QUESTION IMAGE
Question
write the coordinates of the vertices after a reflection over the line y = 3.
r(□,□)
s(□,□)
t(□,□)
Step1: Find original coordinates
First, identify the original coordinates of \( R \), \( S \), and \( T \) from the graph.
- \( R \): From the grid, \( R \) is at \( (-5, 5) \) (x = -5, y = 5). Wait, no, looking at the grid: Wait, the y - axis line \( y = 3 \) is the reflection line.

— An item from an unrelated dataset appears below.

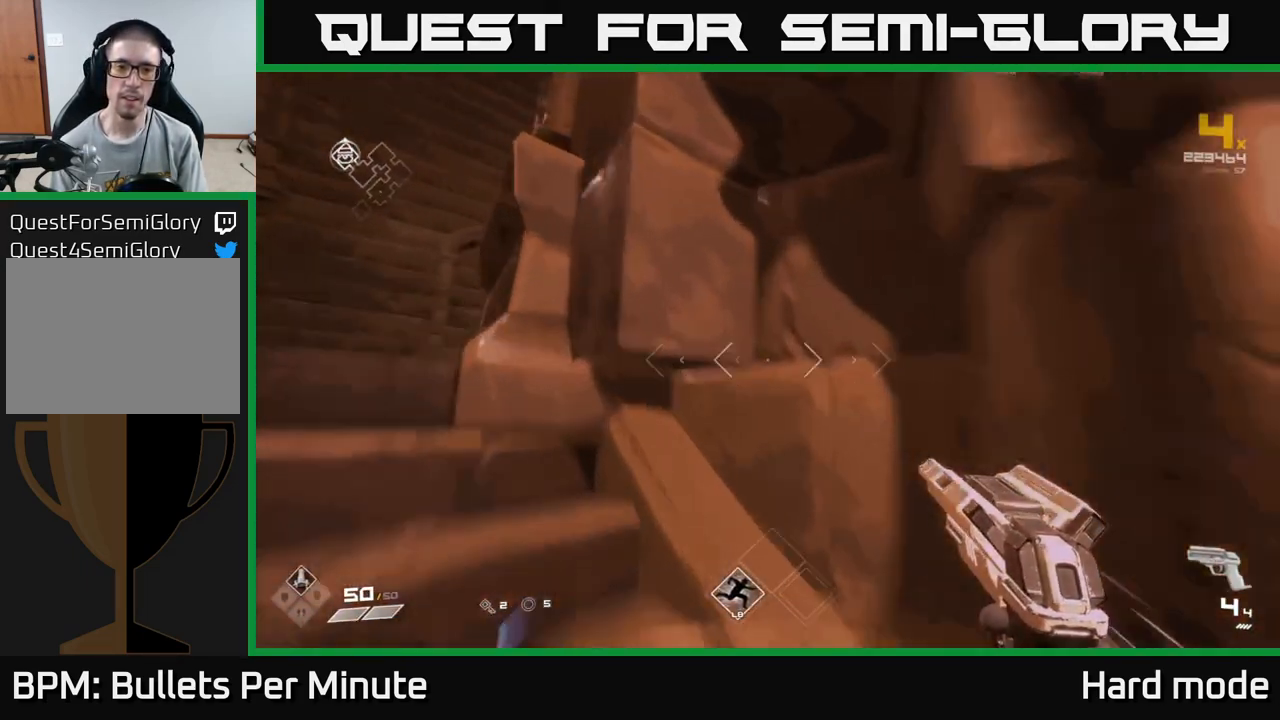
{"buttons": [], "left_stick": "up-left", "right_stick": "right", "events": [[33, "right_stick", "center"], [433, "right_stick", "down-right"], [483, "right_stick", "right"]]}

Wait, let's re - check the coordinates. Wait, the original points: Let's see, \( R \) is at \( (-5, 5) \)? Wait, no, the grid lines: the x - coordinate of \( R \) is -5? Wait, no, looking at the graph, \( R \) is at \( (-5, 5) \)? Wait, no, the y - coordinate of \( R \) is 5? Wait, the reflection line is \( y = 3 \). Wait, maybe I made a mistake. Let's re - examine: The original points: \( R \): x = -5, y = 5? Wait, no, the grid: each square is 1 unit. Let's see, \( S \) is at \( (0, 5) \)? Wait, no, the graph shows \( S \) at (0,5)? Wait, no, the reflection line is \( y = 3 \). Wait, maybe the original coordinates are: \( R(-5, 5) \), \( S(0, 5) \), \( T(-6, 10) \)? Wait, no, let's look again. Wait, the y - axis (vertical) and x - axis (horizontal). Let's correctly identify:
- \( R \): x = -5, y = 5 (since it's 5 units up from x - axis, x = -5).
- \( S \): x = 0, y = 5 (on the y - axis, y = 5).
- \( T \): x = -6, y = 10 (x = -6, y = 10).
Step2: Reflection over \( y = 3 \)
The formula for reflecting a point \( (x, y) \) over the horizontal line \( y = k \) is \( (x, 2k - y) \). Here, \( k = 3 \), so the new y - coordinate is \( 2\times3 - y=6 - y \), and the x - coordinate remains the same.
For point \( R(-5, 5) \):
New y - coordinate: \( 6 - 5 = 1 \). So \( R'(-5, 1) \).
For point \( S(0, 5) \):
New y - coordinate: \( 6 - 5 = 1 \). So \( S'(0, 1) \).
For point \( T(-6, 10) \):
New y - coordinate: \( 6 - 10=-4 \). So \( T'(-6, -4) \). Wait, that can't be right. Wait, maybe I misidentified the original coordinates. Wait, maybe the original y - coordinates are different. Wait, maybe the original \( R \) is at \( (-5, 5) \)? Wait, no, the reflection line is \( y = 3 \). Let's think again. Maybe the original coordinates are \( R(-5, 5) \), \( S(0, 5) \), \( T(-6, 10) \). Wait, but when we reflect over \( y = 3 \), the distance from the point to the line \( y = 3 \) is \( |y - 3| \), and the reflected point is on the other side of the line at the same distance.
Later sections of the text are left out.